Write Up: (10 points, 1-3 pages on how you set up the analysis, and interpreted the results of your analysis). This should follow the format of a journal aritlce’s methods, data and results sections.

a. Descriptive write up consisting of:

i. Tables of discriptive statistics (please see above)

ii. Graphs of the necessary funtions (please see above)

iii. Results of statistical tests (please see above)

iv. Interpretation of the results

For this analysis the National Longitudinal Study of Adolescent to Adult Health (ADD Health) was used to determine if LGB individuals experience a higher rate of job loss due to social stigma then heterosexual individuals. ADD Health is a nationally representative longitudinal study of adolescents in the United States who are between 7 and 12 years old.
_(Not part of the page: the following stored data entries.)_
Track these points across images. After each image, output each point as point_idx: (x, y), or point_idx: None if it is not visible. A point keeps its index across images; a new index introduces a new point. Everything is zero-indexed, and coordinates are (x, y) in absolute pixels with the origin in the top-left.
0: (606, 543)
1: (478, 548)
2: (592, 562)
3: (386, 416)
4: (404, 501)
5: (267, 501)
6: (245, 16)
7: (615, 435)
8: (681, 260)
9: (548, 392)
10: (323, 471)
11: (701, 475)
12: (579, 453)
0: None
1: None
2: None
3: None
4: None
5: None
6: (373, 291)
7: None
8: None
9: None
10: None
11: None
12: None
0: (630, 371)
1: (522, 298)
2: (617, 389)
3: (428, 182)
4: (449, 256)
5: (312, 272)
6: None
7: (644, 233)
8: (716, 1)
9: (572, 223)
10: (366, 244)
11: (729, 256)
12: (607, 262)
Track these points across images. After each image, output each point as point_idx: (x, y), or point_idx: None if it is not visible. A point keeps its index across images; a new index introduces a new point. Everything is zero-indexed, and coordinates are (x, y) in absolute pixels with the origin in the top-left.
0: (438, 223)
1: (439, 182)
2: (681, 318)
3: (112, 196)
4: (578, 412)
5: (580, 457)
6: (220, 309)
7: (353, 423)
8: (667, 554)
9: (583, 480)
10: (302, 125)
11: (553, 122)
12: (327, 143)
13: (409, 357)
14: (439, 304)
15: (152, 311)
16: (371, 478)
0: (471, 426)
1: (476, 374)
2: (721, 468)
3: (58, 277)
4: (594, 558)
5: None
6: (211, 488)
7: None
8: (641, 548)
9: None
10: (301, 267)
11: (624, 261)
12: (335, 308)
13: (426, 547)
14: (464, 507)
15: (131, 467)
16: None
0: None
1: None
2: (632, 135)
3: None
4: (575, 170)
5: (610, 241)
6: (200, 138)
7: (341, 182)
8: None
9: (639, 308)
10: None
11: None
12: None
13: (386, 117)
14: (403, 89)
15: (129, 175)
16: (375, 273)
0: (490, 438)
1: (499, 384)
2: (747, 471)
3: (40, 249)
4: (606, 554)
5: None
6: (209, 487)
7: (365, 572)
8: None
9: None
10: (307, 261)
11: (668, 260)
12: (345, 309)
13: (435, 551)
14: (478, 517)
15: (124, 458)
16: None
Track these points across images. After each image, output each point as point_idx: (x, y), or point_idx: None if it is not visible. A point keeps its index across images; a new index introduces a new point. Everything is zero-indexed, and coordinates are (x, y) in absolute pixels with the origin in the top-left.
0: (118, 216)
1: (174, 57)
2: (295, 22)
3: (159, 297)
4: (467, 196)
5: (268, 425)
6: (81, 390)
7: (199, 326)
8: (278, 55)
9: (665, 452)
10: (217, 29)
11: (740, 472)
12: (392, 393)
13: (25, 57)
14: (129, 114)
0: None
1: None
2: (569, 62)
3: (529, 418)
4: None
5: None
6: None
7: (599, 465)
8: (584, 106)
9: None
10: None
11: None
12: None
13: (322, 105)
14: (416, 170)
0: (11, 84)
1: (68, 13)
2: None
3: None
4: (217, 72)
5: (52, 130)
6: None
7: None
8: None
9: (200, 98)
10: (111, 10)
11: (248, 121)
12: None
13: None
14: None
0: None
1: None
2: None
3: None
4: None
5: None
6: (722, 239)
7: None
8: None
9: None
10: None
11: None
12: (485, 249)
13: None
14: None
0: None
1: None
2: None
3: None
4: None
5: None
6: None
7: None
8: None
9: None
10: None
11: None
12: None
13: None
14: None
The survey was conducted in 1994 with follow up surveys in 1996, 2008, and 2016. A Cox Proportional Hazards Model was utilized to analyze the data.
The results from the analysis shows that females are at a lower risk then males for losing a job.
Non-Hispanic blacks are at a higher risk of losing a job than non-Hispanic whites.
People with a bachelor’s degree and higher (Masters, PhD) are at a lower risk of losing a job than people with less then an high school education
People who are at a higher risk of not being able to pay utility bills then those who can pay utility bills
People who have health insurance are at a lower risk of losing a job then those who do not have insurance
People who are depressed are at a higher risk of losing a job then people who are not depressed.
People who leave a job for health reasons are at a lower risk of losing a job then people who are fired from a job.
People who are dissatisfied with a job are at a higher risk of losing a job then people who are satisfied with a job.
From this analysis it would appear that LGB individuals do not experience a higher rate of job loss due to social stigma then heterosexual individuals.